Cachée dans ton coin, tu parviens à mener une vie stable en ignorant ce qui se passe dans ton jardin secret. Mais au bout d'un moment, le trou grandit tellement qu'il se met à avaler les choses les plus importantes qui constituent ton paysage, ce qui te pousse dans une très grande tristesse. Tu vois tout ce que tu as bâtit tomber dans le noir avec un sentiment d'impuissance qui te ronge. La peur te paralyse parce que tu crains qu'il ne finisse par t'engloutir toi tout entière.
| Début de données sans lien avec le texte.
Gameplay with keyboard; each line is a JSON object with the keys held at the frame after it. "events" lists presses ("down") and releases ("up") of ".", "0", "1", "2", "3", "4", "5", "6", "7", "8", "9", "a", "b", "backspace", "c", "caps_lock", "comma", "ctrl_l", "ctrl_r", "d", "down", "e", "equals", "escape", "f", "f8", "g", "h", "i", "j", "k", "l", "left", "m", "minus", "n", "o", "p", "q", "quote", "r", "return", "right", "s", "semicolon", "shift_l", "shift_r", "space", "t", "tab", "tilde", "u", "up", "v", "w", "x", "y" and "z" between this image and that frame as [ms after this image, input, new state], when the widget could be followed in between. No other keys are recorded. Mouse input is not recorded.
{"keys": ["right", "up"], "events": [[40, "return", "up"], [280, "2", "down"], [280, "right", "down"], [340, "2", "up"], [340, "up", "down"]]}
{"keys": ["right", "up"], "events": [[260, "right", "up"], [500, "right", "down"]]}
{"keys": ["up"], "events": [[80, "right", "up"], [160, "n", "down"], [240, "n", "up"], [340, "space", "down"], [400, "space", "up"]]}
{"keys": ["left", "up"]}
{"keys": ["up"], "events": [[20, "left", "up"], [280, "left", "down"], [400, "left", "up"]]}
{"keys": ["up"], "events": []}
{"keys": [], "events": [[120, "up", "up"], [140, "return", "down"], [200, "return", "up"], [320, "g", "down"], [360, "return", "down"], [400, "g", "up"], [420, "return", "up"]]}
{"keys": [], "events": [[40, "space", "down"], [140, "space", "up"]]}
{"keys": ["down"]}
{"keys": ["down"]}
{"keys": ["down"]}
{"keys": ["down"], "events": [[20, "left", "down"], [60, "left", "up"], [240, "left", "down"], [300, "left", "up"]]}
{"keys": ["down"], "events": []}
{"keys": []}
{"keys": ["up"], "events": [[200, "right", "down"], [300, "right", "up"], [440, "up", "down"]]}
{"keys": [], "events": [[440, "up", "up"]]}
Lorsque ce vide devient grand au point que les autres personnes s'en rendent compte, on t'envoie de l'aide, de l'amour, du soutien. Tu ajoutes à ton champ de nouveaux éléments que l'on t'a donné pour combler le vide et l'angoisse. Pendant un moment, ça va mieux. Mais le trou noir revient toujours. Alors tu essaies quelque chose de nouveau : un voile pour couvrir le trou et donner l'illusion d'une parfaite plénitude, comme avant. A partir de là, les choses vont mieux. Mais le sol n'est plus aussi fertile qu'avant. Tu t'efforces de reconstruire ta personne sur ce No Man's Land cabossé, en vain. Tout ce que tu construis est trop fragile et finit par s'écrouler et te rappelle qu'en-dessous de ce trompe l'œil se trouve le même vide qui te ronge depuis toujours, et qu'il ne disparaîtra jamais. Alors tu décides d'accepter ce terrain vague comme ta maison. Tu plonges tes mains dans les poches et joues au funambule au-dessus du vide. Parfois, tu manques de très près de tomber dans les sables mouvants. Mais à quoi bon de toute façon ? Il ne te reste plus rien.